[Entries taken from a dataset]
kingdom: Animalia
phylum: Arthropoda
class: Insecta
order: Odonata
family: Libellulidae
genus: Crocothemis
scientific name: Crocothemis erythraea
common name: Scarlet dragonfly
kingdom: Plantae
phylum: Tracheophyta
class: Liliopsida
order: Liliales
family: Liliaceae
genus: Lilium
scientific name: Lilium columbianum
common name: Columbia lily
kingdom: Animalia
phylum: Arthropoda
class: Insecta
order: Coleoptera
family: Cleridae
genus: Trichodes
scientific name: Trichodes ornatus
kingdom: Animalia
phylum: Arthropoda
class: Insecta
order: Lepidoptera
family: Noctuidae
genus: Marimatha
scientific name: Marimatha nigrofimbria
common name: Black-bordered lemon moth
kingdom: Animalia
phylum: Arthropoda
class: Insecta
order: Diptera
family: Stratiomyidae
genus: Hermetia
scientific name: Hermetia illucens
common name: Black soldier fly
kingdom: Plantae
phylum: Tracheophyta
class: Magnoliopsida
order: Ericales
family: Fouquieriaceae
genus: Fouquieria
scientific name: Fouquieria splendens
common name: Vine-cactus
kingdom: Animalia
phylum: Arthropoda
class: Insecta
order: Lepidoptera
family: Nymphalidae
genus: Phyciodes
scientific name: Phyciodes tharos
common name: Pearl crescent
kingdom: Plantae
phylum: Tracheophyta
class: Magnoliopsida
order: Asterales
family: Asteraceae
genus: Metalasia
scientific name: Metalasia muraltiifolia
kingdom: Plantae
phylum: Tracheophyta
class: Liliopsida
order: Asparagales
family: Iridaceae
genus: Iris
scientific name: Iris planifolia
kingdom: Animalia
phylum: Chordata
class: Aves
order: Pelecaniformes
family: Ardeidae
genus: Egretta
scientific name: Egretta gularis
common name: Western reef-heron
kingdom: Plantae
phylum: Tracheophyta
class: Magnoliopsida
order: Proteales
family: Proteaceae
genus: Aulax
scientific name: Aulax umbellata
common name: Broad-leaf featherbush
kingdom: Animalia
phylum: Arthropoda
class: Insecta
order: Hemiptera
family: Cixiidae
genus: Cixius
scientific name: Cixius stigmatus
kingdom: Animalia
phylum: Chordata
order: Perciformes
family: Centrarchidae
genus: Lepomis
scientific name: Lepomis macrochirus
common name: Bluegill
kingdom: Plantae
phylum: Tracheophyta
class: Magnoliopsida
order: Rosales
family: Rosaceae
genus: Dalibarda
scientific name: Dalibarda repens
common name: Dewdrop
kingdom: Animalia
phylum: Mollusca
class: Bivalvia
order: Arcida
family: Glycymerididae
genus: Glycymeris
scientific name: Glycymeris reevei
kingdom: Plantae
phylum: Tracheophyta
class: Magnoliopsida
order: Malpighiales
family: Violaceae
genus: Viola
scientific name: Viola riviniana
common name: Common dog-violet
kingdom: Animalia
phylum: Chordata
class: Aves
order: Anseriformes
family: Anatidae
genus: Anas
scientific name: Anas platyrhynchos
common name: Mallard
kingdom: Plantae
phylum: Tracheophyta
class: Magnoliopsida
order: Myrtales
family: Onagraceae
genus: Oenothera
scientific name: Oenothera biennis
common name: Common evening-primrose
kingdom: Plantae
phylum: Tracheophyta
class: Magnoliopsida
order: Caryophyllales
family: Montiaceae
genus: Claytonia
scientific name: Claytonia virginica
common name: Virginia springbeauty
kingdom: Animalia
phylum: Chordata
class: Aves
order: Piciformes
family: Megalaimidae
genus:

**Task details**
Reproduce every line of the material above verbatim, with no changes of any kind.

**Result of this task**
kingdom: Animalia
phylum: Arthropoda
class: Insecta
order: Odonata
family: Libellulidae
genus: Crocothemis
scientific name: Crocothemis erythraea
common name: Scarlet dragonfly
kingdom: Plantae
phylum: Tracheophyta
class: Liliopsida
order: Liliales
family: Liliaceae
genus: Lilium
scientific name: Lilium columbianum
common name: Columbia lily
kingdom: Animalia
phylum: Arthropoda
class: Insecta
order: Coleoptera
family: Cleridae
genus: Trichodes
scientific name: Trichodes ornatus
kingdom: Animalia
phylum: Arthropoda
class: Insecta
order: Lepidoptera
family: Noctuidae
genus: Marimatha
scientific name: Marimatha nigrofimbria
common name: Black-bordered lemon moth
kingdom: Animalia
phylum: Arthropoda
class: Insecta
order: Diptera
family: Stratiomyidae
genus: Hermetia
scientific name: Hermetia illucens
common name: Black soldier fly
kingdom: Plantae
phylum: Tracheophyta
class: Magnoliopsida
order: Ericales
family: Fouquieriaceae
genus: Fouquieria
scientific name: Fouquieria splendens
common name: Vine-cactus
kingdom: Animalia
phylum: Arthropoda
class: Insecta
order: Lepidoptera
family: Nymphalidae
genus: Phyciodes
scientific name: Phyciodes tharos
common name: Pearl crescent
kingdom: Plantae
phylum: Tracheophyta
class: Magnoliopsida
order: Asterales
family: Asteraceae
genus: Metalasia
scientific name: Metalasia muraltiifolia
kingdom: Plantae
phylum: Tracheophyta
class: Liliopsida
order: Asparagales
family: Iridaceae
genus: Iris
scientific name: Iris planifolia
kingdom: Animalia
phylum: Chordata
class: Aves
order: Pelecaniformes
family: Ardeidae
genus: Egretta
scientific name: Egretta gularis
common name: Western reef-heron
kingdom: Plantae
phylum: Tracheophyta
class: Magnoliopsida
order: Proteales
family: Proteaceae
genus: Aulax
scientific name: Aulax umbellata
common name: Broad-leaf featherbush
kingdom: Animalia
phylum: Arthropoda
class: Insecta
order: Hemiptera
family: Cixiidae
genus: Cixius
scientific name: Cixius stigmatus
kingdom: Animalia
phylum: Chordata
order: Perciformes
family: Centrarchidae
genus: Lepomis
scientific name: Lepomis macrochirus
common name: Bluegill
kingdom: Plantae
phylum: Tracheophyta
class: Magnoliopsida
order: Rosales
family: Rosaceae
genus: Dalibarda
scientific name: Dalibarda repens
common name: Dewdrop
kingdom: Animalia
phylum: Mollusca
class: Bivalvia
order: Arcida
family: Glycymerididae
genus: Glycymeris
scientific name: Glycymeris reevei
kingdom: Plantae
phylum: Tracheophyta
class: Magnoliopsida
order: Malpighiales
family: Violaceae
genus: Viola
scientific name: Viola riviniana
common name: Common dog-violet
kingdom: Animalia
phylum: Chordata
class: Aves
order: Anseriformes
family: Anatidae
genus: Anas
scientific name: Anas platyrhynchos
common name: Mallard
kingdom: Plantae
phylum: Tracheophyta
class: Magnoliopsida
order: Myrtales
family: Onagraceae
genus: Oenothera
scientific name: Oenothera biennis
common name: Common evening-primrose
kingdom: Plantae
phylum: Tracheophyta
class: Magnoliopsida
order: Caryophyllales
family: Montiaceae
genus: Claytonia
scientific name: Claytonia virginica
common name: Virginia springbeauty
kingdom: Animalia
phylum: Chordata
class: Aves
order: Piciformes
family: Megalaimidae
genus:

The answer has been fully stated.